BEGIN Data
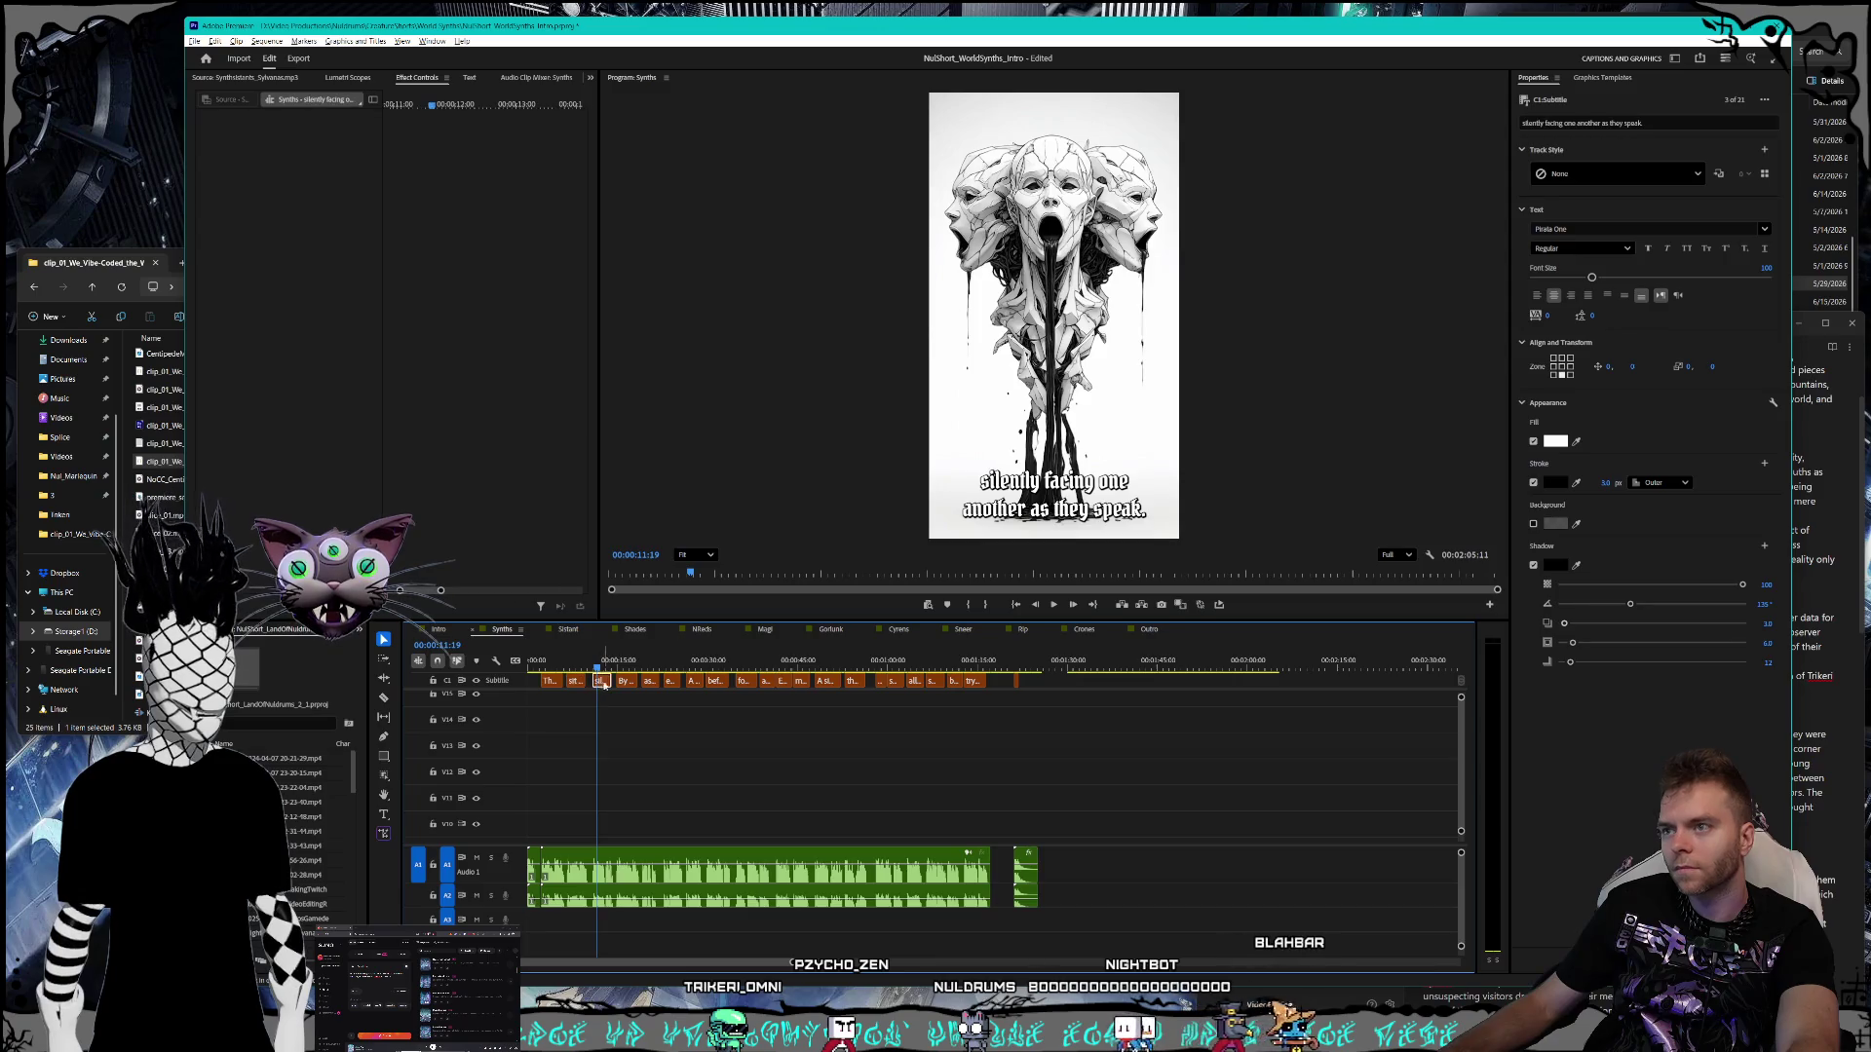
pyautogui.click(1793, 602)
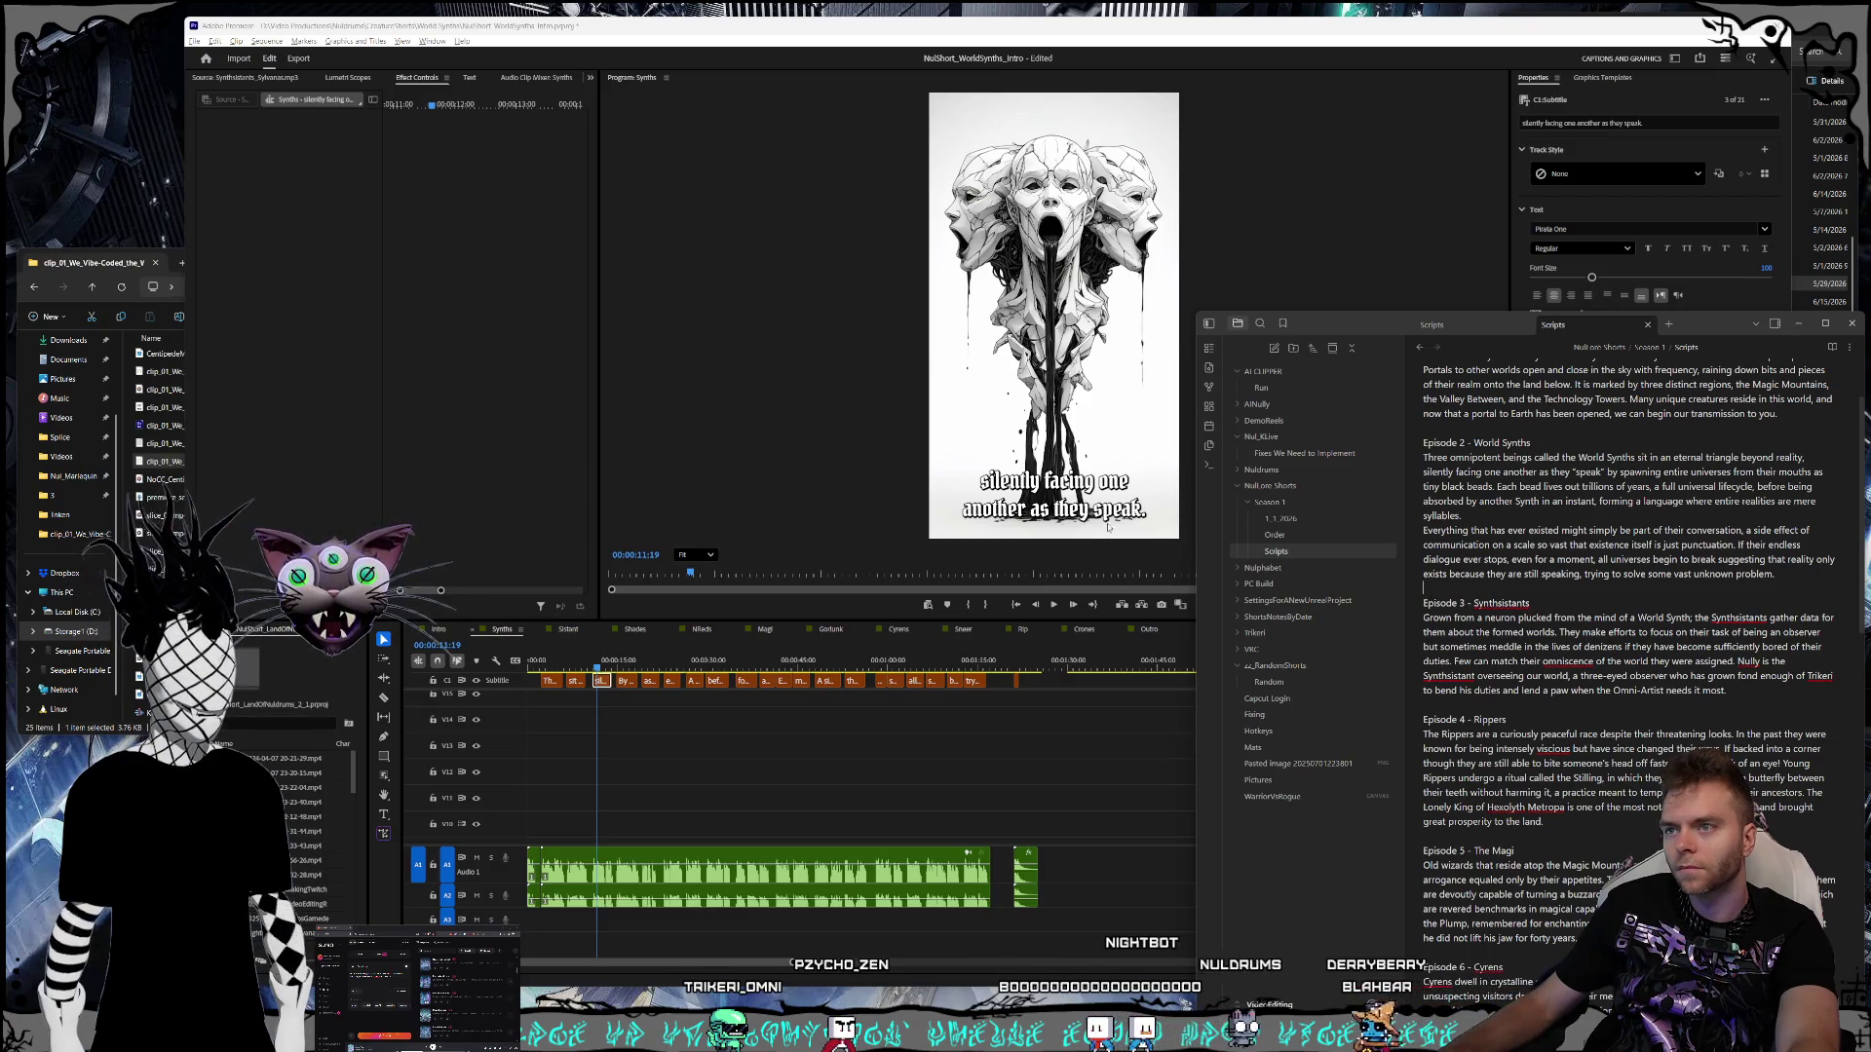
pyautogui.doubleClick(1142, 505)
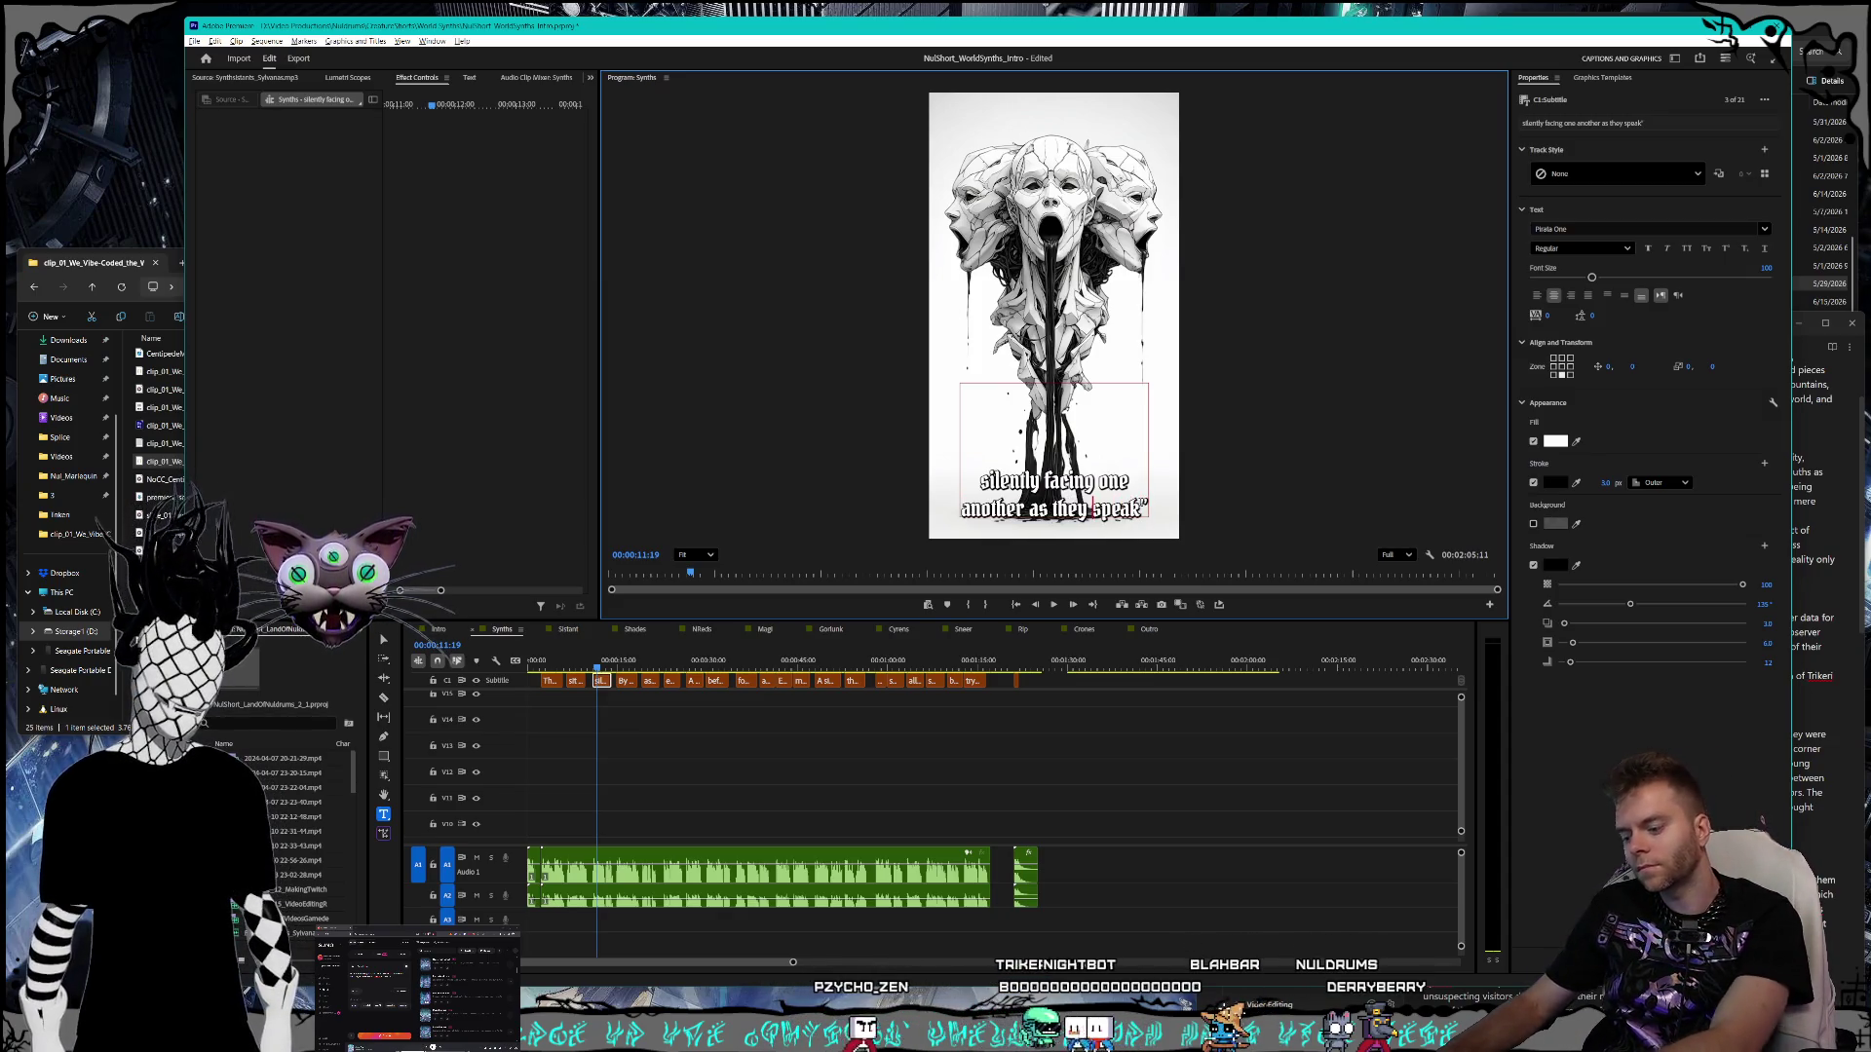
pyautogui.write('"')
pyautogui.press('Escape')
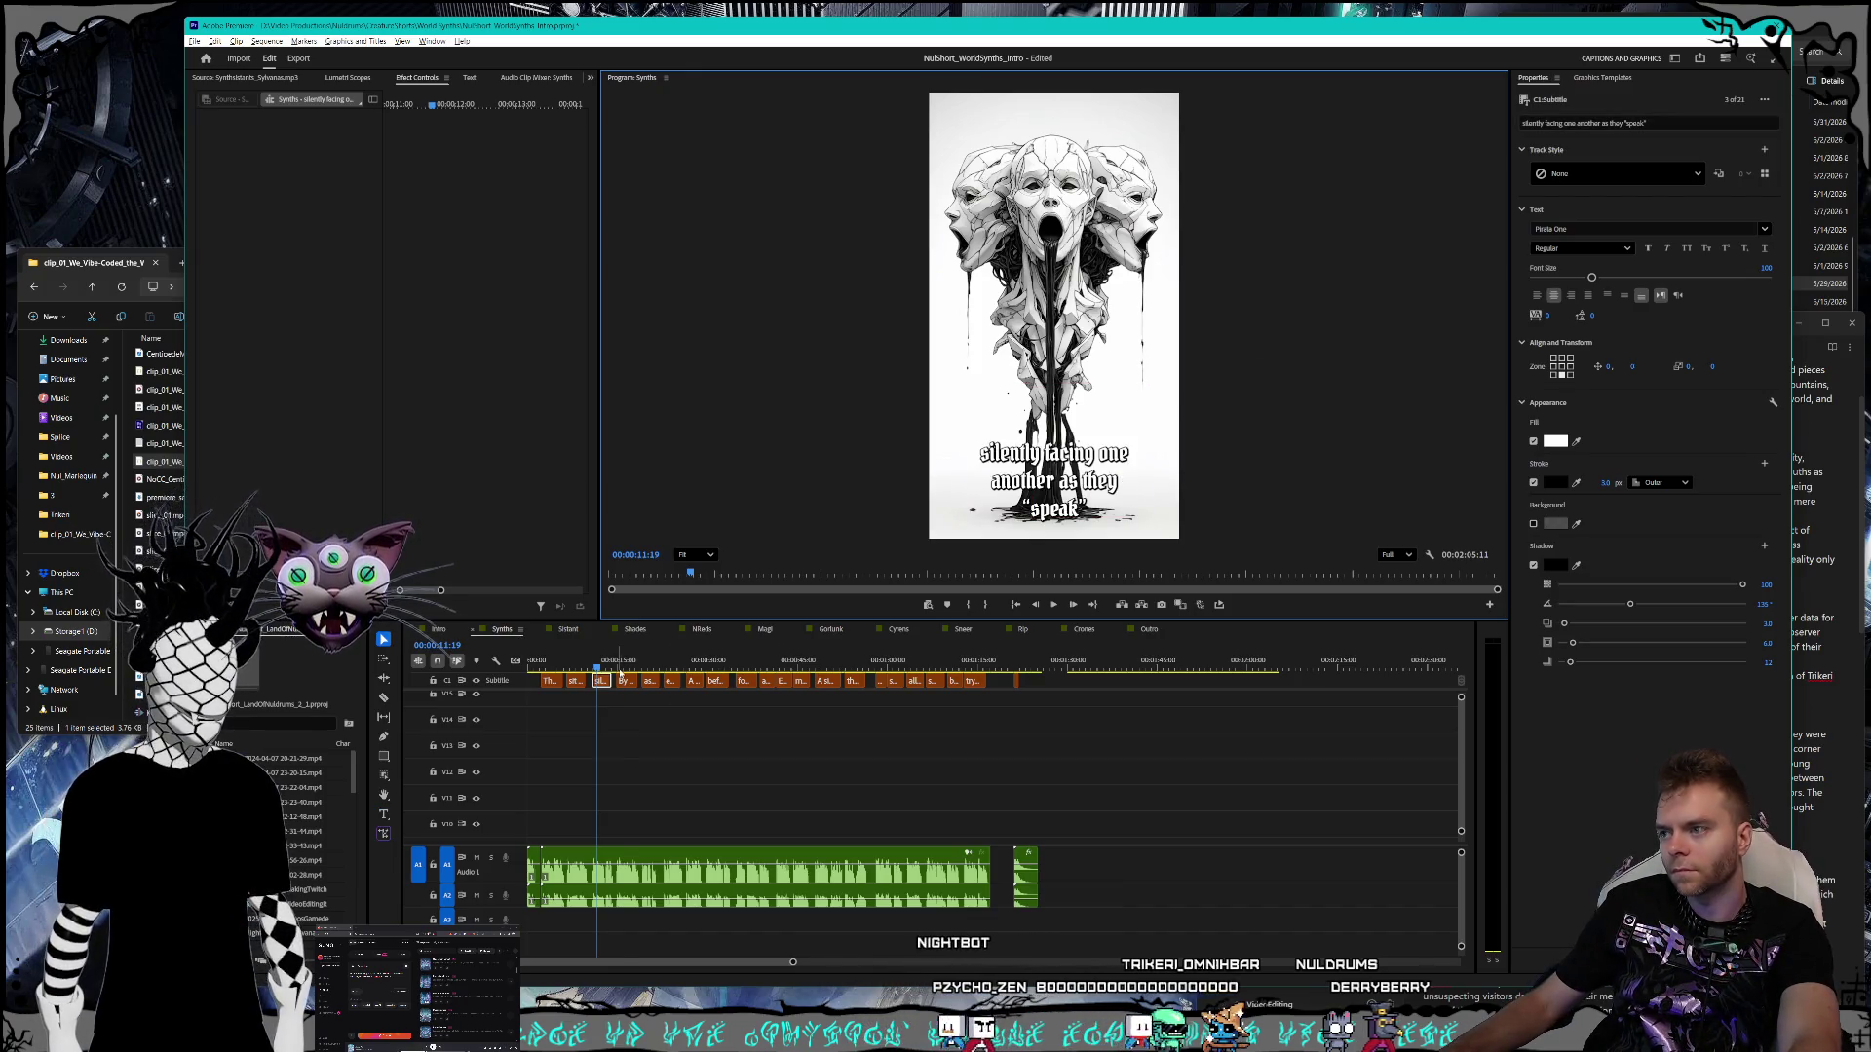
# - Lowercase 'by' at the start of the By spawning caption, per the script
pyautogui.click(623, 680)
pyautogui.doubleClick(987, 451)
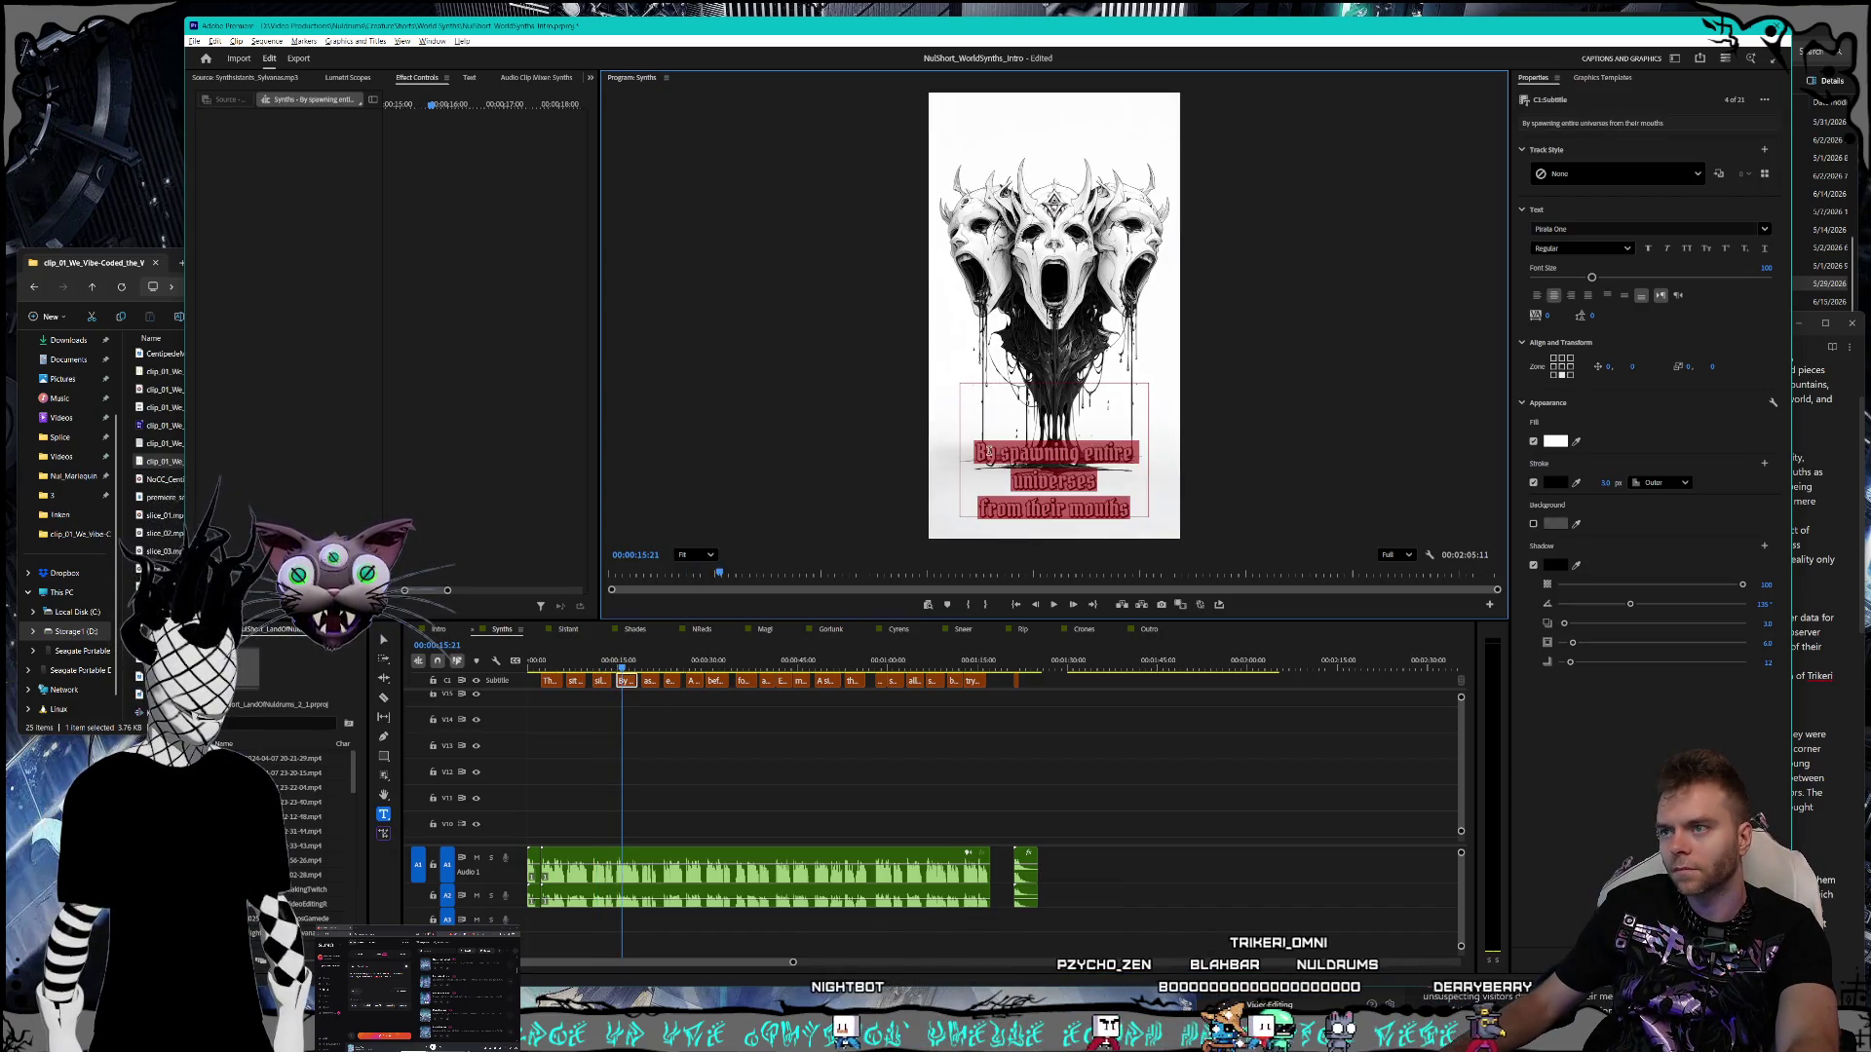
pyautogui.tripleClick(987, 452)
END Data
## [Directions for this task]
Nothing but a number is expected here: the number of lines in the entries that include the word "pyautogui".

## [Exercise response]
7